Exercise requirements
Starting at the line that contains "fx_px: 1939" and ending at the line that contains "focal_mm: 5.1", the lines below are to be given again exactly, with nothing added.

Records shown
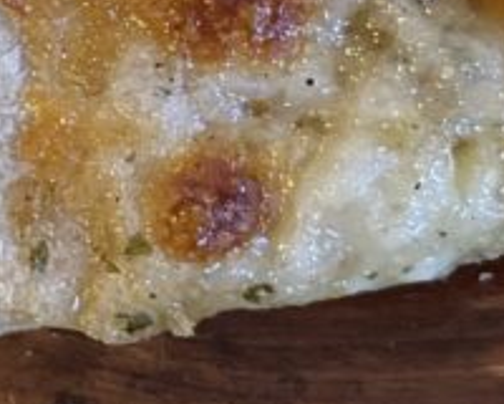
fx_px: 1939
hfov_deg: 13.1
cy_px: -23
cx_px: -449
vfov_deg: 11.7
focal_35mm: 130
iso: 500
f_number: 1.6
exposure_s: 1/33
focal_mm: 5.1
---
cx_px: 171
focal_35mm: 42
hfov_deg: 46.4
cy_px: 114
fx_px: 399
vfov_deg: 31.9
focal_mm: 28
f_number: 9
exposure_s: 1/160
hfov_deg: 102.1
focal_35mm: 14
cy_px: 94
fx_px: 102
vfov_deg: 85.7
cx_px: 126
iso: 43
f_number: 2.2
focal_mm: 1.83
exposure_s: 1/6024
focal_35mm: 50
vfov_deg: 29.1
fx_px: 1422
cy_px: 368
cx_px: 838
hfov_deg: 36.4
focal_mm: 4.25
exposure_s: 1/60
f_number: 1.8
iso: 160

Task answer
fx_px: 1939
hfov_deg: 13.1
cy_px: -23
cx_px: -449
vfov_deg: 11.7
focal_35mm: 130
iso: 500
f_number: 1.6
exposure_s: 1/33
focal_mm: 5.1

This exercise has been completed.